Removal of fibroids (myomectomy) and subsequent repair of the uterus can be accomplished by a variety of techniques, depending upon the location, size, and number of fibroids to be removed. If you are considering future childbearing, this is the safest method for you to use to treat your fibroids.
i. Hysteroscopic myomectomy
When fibroids are mostly within the inside cavity of the uterus, they can be reached by placing a telescope and instruments through the vagina and cervix and into the uterine cavity. No incisions are required, although general anesthesia is needed. An electrical loop is used to carve out the fibroid, piece by piece. The procedure can take anywhere from 20 minutes to 2 hours depending upon the size of the fibroid. Recovery is rapid; you should feel back to normal in a matter of hours. One problem is that for large fibroids, the procedure may not be able to be completed in a single setting. Occasionally, a second surgery is required. Another problem is that many fibroids cannot be removed by this technique, and require other methods of access.
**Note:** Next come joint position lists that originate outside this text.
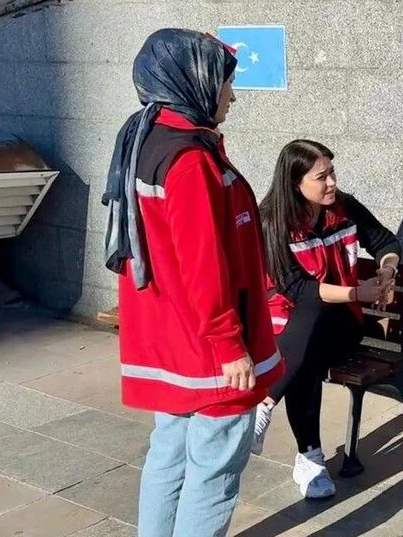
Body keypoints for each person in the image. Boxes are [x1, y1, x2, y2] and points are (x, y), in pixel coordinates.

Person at [102, 28, 282, 537]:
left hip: (172, 337)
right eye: (226, 82)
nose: (232, 95)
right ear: (196, 82)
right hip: (206, 347)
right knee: (215, 471)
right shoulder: (189, 162)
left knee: (170, 456)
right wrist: (230, 345)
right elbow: (204, 265)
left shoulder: (146, 135)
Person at [252, 139, 402, 499]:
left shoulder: (344, 208)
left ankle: (265, 406)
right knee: (306, 343)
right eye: (322, 177)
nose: (332, 182)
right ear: (294, 183)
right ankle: (310, 458)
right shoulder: (272, 221)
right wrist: (356, 292)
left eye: (332, 172)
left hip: (341, 327)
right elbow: (297, 288)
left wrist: (387, 271)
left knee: (314, 322)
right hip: (285, 330)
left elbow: (384, 240)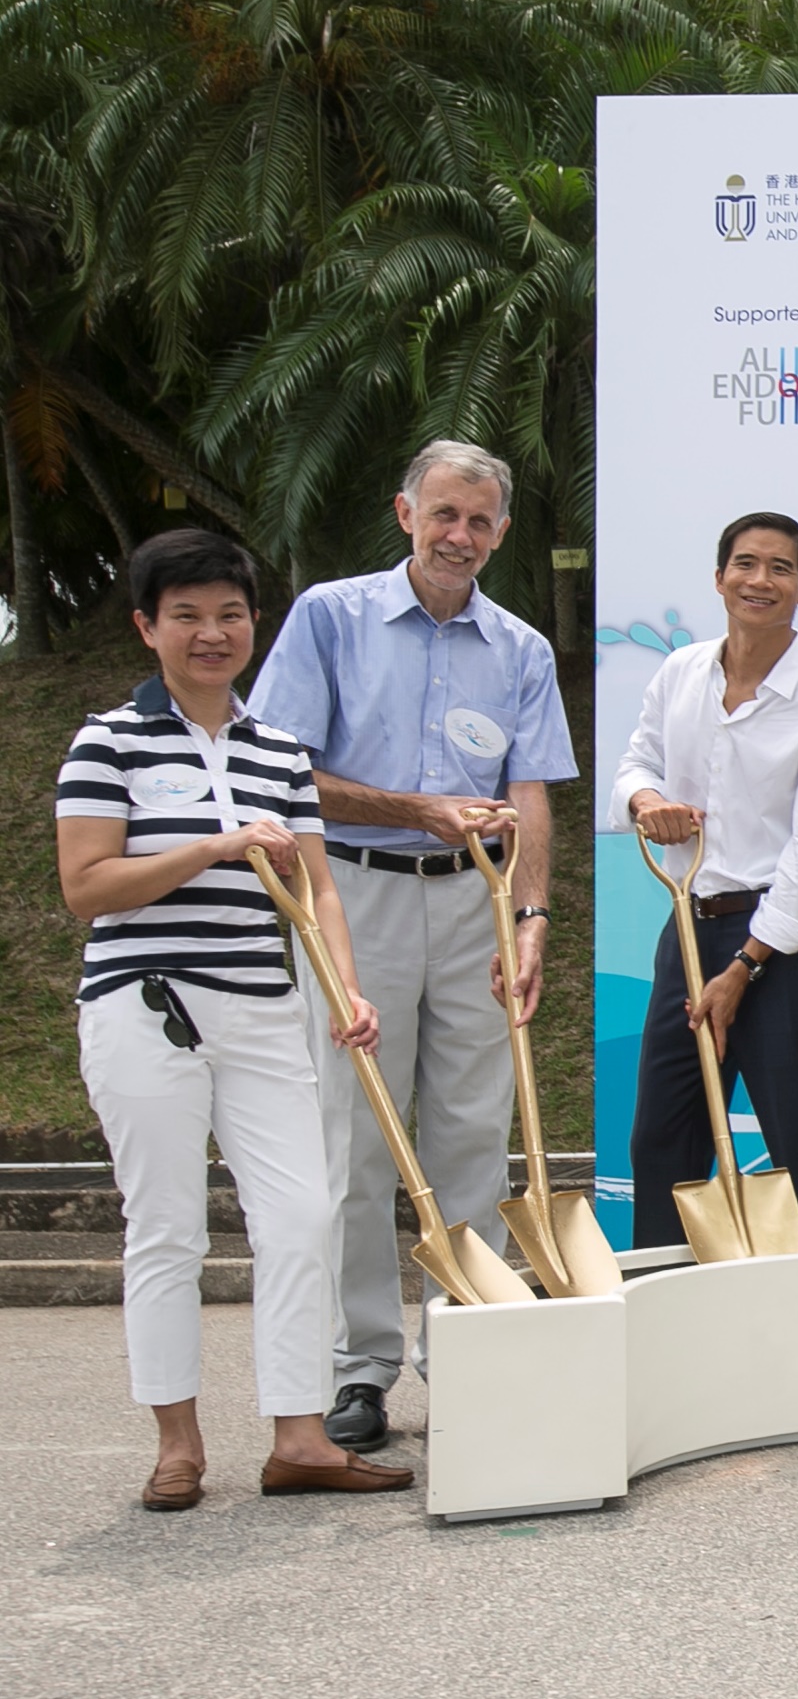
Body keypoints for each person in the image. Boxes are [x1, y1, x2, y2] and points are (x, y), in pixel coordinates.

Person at [60, 528, 410, 1504]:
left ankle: (299, 1435)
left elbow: (319, 889)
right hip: (146, 1005)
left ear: (254, 625)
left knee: (303, 1214)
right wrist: (211, 850)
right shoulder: (109, 740)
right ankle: (178, 1443)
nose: (211, 634)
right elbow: (87, 886)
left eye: (229, 615)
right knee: (166, 1226)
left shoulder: (278, 753)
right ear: (147, 627)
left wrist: (345, 987)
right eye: (186, 617)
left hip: (264, 1009)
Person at [246, 439, 576, 1453]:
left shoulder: (522, 649)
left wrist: (530, 920)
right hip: (355, 895)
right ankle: (362, 1370)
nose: (459, 537)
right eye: (444, 515)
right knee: (357, 1137)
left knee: (472, 1135)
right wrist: (412, 808)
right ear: (405, 513)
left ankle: (465, 1349)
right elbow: (283, 771)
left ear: (502, 533)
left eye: (479, 522)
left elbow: (530, 796)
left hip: (474, 903)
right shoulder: (331, 618)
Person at [613, 512, 798, 1246]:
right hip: (688, 926)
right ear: (719, 576)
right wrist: (647, 802)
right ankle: (665, 1306)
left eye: (779, 569)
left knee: (797, 1146)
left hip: (779, 949)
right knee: (662, 1140)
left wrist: (742, 968)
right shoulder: (679, 673)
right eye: (745, 564)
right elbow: (636, 764)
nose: (759, 580)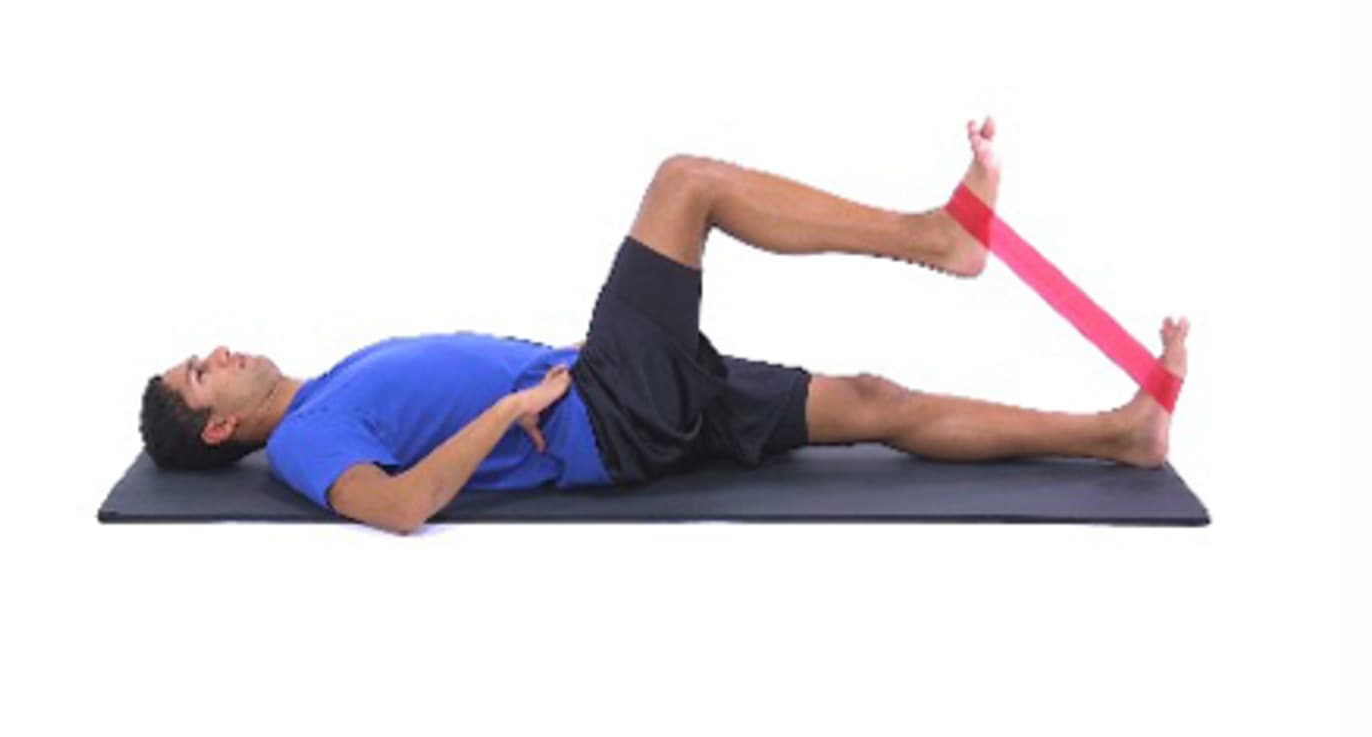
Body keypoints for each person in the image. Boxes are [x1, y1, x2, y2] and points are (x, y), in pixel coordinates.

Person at [139, 117, 1190, 536]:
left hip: (621, 401)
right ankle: (933, 237)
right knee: (684, 184)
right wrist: (511, 406)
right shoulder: (310, 449)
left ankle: (1121, 431)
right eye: (202, 375)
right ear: (222, 429)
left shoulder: (323, 391)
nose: (218, 353)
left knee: (878, 401)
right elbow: (404, 506)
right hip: (605, 407)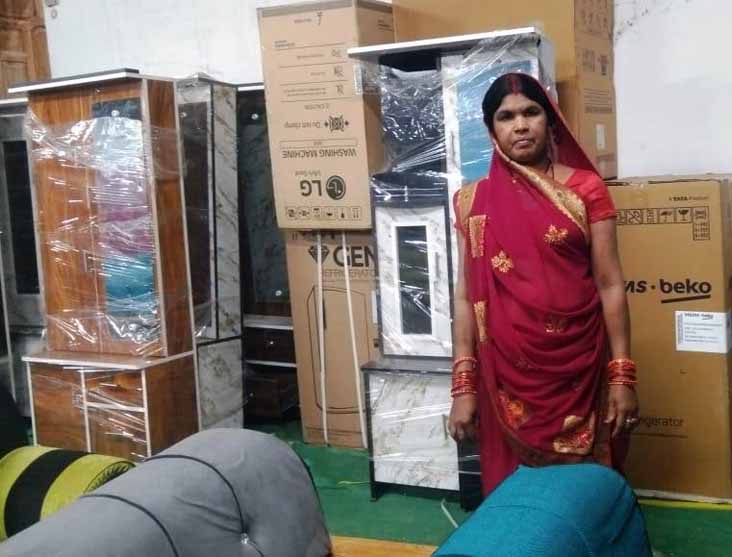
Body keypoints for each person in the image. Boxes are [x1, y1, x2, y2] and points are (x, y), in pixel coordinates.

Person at [448, 72, 639, 495]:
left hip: (579, 371)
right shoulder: (471, 201)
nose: (520, 125)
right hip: (503, 378)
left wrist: (623, 375)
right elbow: (465, 296)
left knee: (584, 495)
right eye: (506, 116)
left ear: (550, 122)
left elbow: (610, 284)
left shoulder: (585, 189)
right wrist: (463, 385)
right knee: (516, 498)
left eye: (531, 112)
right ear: (491, 128)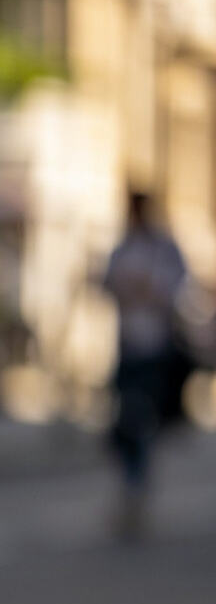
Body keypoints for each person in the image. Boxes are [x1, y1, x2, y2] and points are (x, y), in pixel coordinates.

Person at [102, 191, 188, 541]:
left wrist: (143, 290)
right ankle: (131, 481)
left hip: (155, 349)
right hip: (127, 347)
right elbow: (110, 285)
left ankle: (137, 484)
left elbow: (172, 290)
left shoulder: (163, 249)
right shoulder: (123, 249)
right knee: (124, 421)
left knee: (141, 418)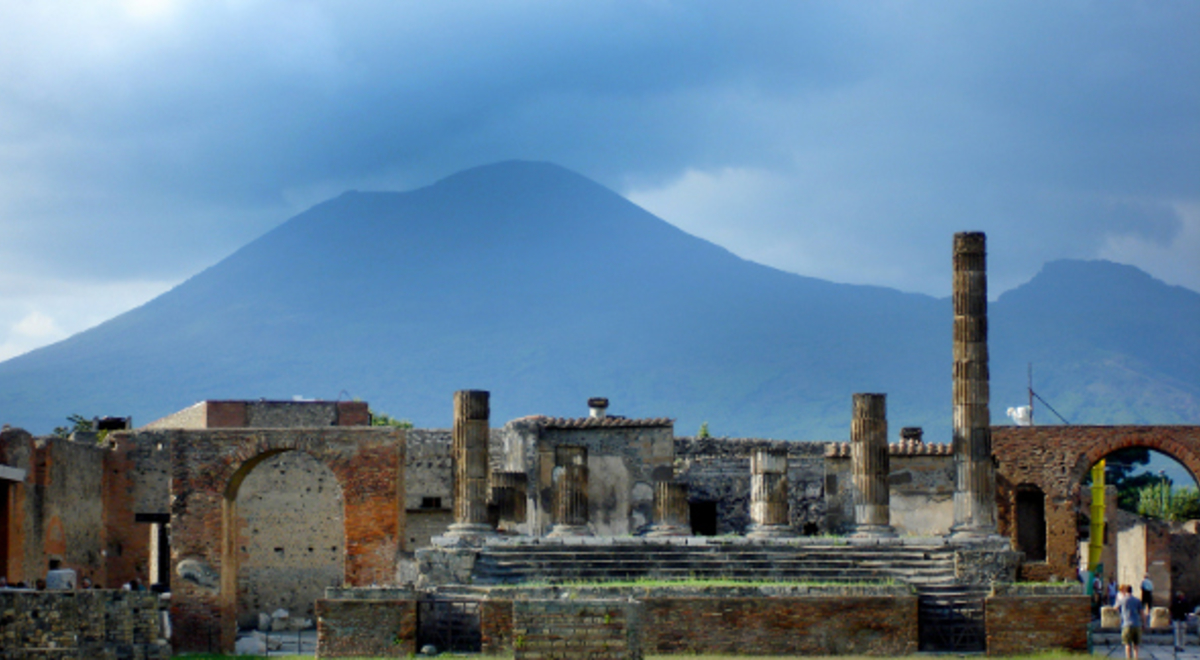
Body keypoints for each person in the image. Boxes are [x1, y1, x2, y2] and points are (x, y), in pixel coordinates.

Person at [1119, 584, 1144, 660]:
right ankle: (1136, 657)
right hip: (1136, 623)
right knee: (1136, 644)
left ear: (1125, 591)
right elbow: (1142, 613)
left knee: (1127, 644)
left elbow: (1115, 607)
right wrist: (1144, 623)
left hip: (1126, 624)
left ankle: (1128, 658)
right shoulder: (1137, 600)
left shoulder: (1123, 600)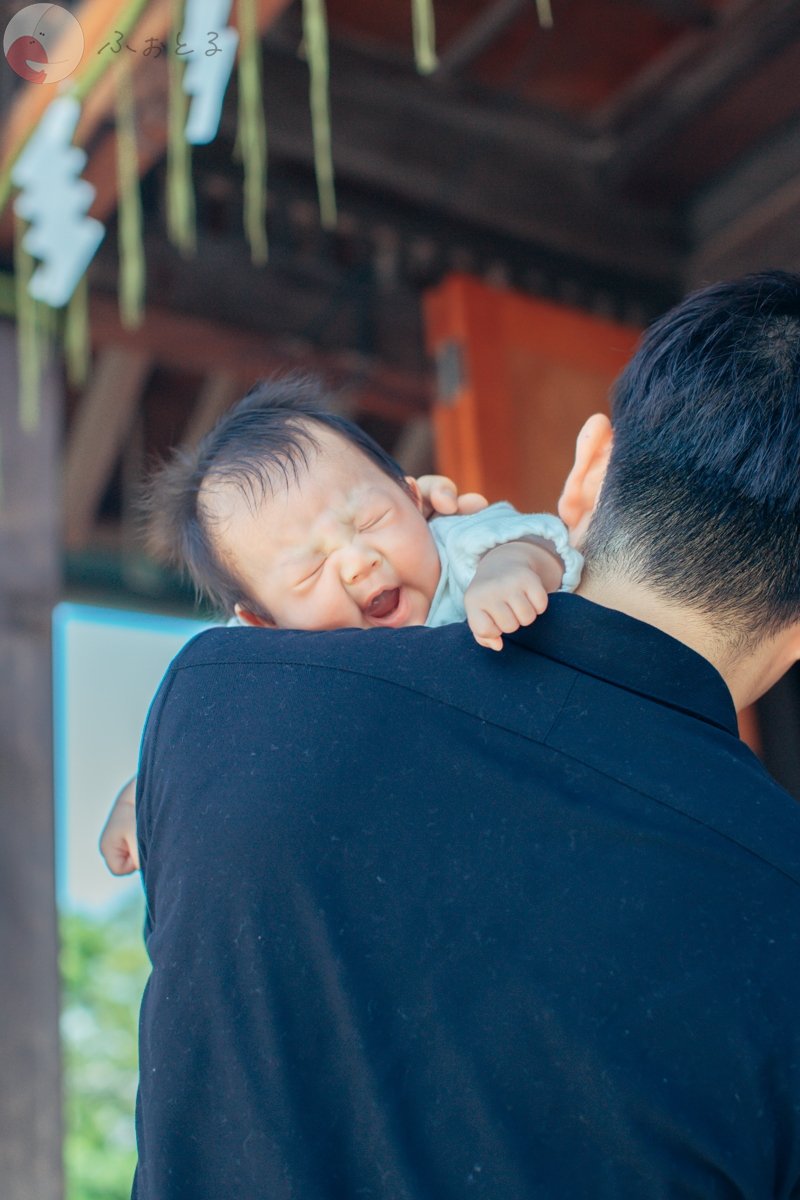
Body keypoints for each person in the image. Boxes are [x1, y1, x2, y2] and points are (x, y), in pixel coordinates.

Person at [132, 272, 800, 1200]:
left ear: (592, 472)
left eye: (368, 519)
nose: (359, 559)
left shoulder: (211, 713)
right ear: (260, 612)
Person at [100, 377, 582, 875]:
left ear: (414, 498)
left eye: (371, 520)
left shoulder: (456, 549)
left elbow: (535, 539)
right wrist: (142, 799)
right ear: (262, 623)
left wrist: (508, 571)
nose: (358, 561)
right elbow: (206, 735)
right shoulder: (276, 662)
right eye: (310, 569)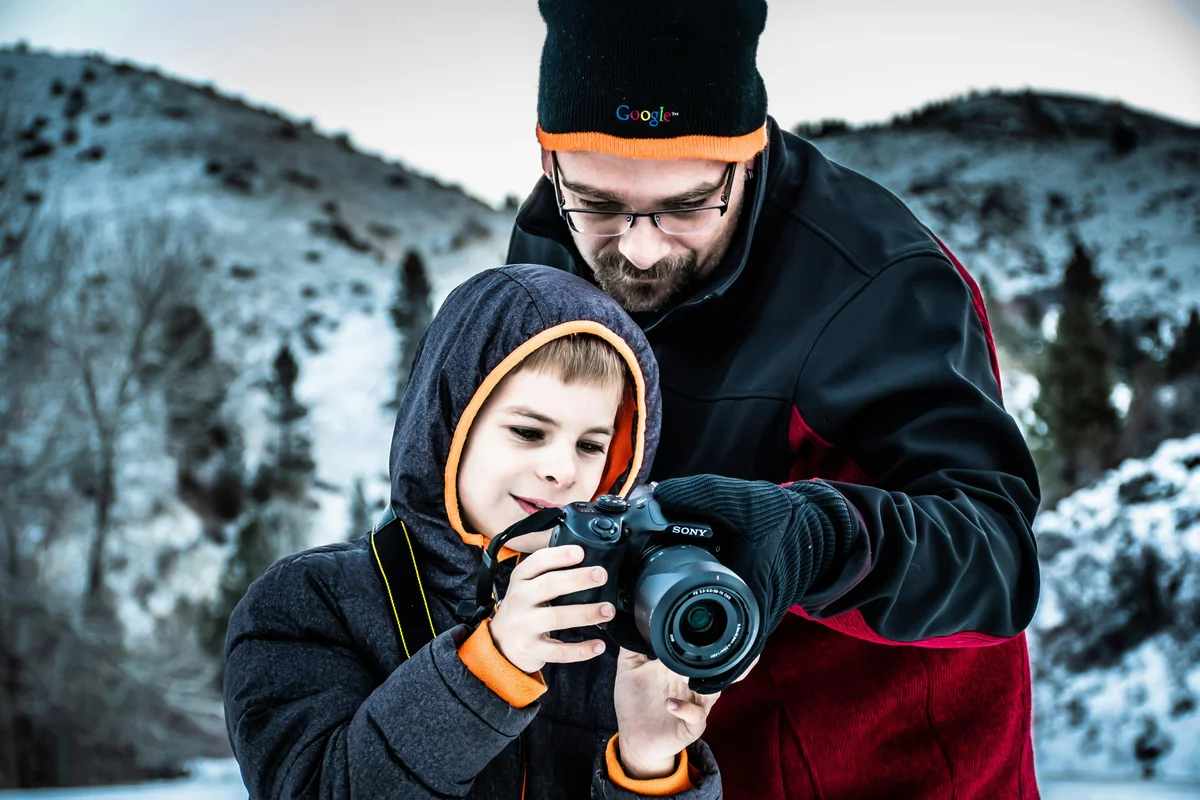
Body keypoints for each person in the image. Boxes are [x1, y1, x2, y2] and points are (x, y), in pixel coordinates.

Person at [506, 1, 1043, 797]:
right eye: (601, 204)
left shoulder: (877, 283)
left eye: (688, 205)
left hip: (890, 772)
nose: (641, 247)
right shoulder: (553, 240)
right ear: (550, 160)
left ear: (748, 153)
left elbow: (997, 560)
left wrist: (820, 539)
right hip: (658, 762)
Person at [224, 264, 726, 798]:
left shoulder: (617, 627)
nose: (563, 470)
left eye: (590, 445)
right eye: (528, 431)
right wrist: (492, 665)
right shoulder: (306, 606)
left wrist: (648, 767)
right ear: (448, 423)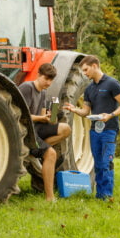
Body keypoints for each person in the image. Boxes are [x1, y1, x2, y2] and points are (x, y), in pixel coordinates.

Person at [64, 55, 120, 200]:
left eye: (86, 69)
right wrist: (74, 109)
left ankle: (106, 195)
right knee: (98, 164)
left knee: (106, 162)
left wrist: (111, 115)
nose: (85, 73)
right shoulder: (89, 89)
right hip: (95, 131)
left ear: (95, 66)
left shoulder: (112, 84)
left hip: (109, 130)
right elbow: (86, 112)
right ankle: (100, 195)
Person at [19, 63, 71, 201]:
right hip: (27, 130)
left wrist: (49, 118)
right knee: (51, 153)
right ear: (38, 75)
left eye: (51, 80)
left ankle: (36, 151)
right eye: (46, 79)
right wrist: (41, 118)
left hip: (38, 127)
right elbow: (21, 115)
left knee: (65, 129)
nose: (48, 83)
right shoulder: (26, 88)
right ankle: (50, 197)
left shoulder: (42, 93)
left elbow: (41, 116)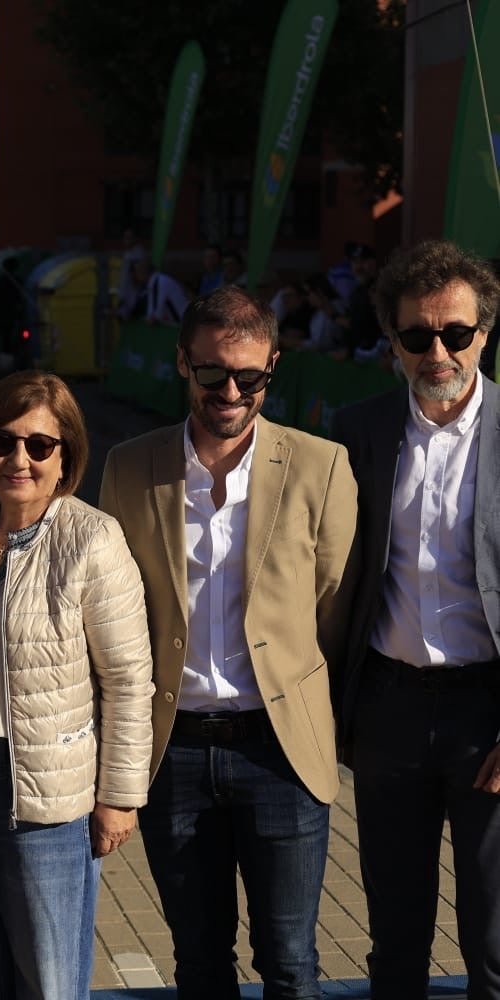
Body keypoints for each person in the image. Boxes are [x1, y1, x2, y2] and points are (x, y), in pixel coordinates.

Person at [98, 286, 359, 999]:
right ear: (183, 363)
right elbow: (111, 610)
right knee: (199, 961)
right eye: (213, 373)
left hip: (280, 750)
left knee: (291, 963)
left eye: (251, 376)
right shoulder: (129, 466)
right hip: (172, 751)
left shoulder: (320, 465)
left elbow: (332, 606)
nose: (231, 391)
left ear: (273, 367)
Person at [0, 371, 154, 999]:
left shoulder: (91, 539)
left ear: (65, 457)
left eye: (40, 446)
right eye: (2, 441)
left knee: (48, 979)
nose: (18, 459)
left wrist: (119, 795)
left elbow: (127, 680)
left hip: (39, 785)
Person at [330, 239, 500, 999]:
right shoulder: (357, 431)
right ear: (392, 341)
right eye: (417, 336)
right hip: (389, 708)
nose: (437, 351)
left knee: (494, 941)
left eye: (455, 333)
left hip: (488, 714)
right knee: (394, 938)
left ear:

ii. Laparoscopic myomectomy
For fibroids within the wall of the uterus or on the outside of the uterus, removal can be accomplished through minor surgery involving general anesthesia. Three or four incisions are usually required, each ½ inch long. The surgery can take form 1-4 hours, depending upon the size and number of fibroids. The biggest danger is excessive bleeding; if this occurs, we will make a large abdominal incision to keep you safe and complete the surgery that way. Recovery requires about 2-7 days, and is done at home. You will only be kept overnight in the hospital if we feel we need to observe you, you are having trouble with nausea, or it is late in the day when the surgery is completed. In some cases the robot is used to help make the surgery go smoother.
iii. Abdominal myomectomy
When fibroids are too numerous, or too large to remove through a laparoscope, major surgery is required. This procedure, an abdominal myomectomy, requires an incision along the lower abdomen (a bikini cut), and is usually 6-12 inches in length. This surgery requires several hours to perform, is done with general anesthesia, and mandates a lengthy recovery: generally 2 days of hospitalization and 2-6 weeks of at-home recovery. The uterus is healed and ready for a pregnancy 3 months later. For difficult cases, there is a risk of bleeding or infection, but this is not a major problem with most myomectomies.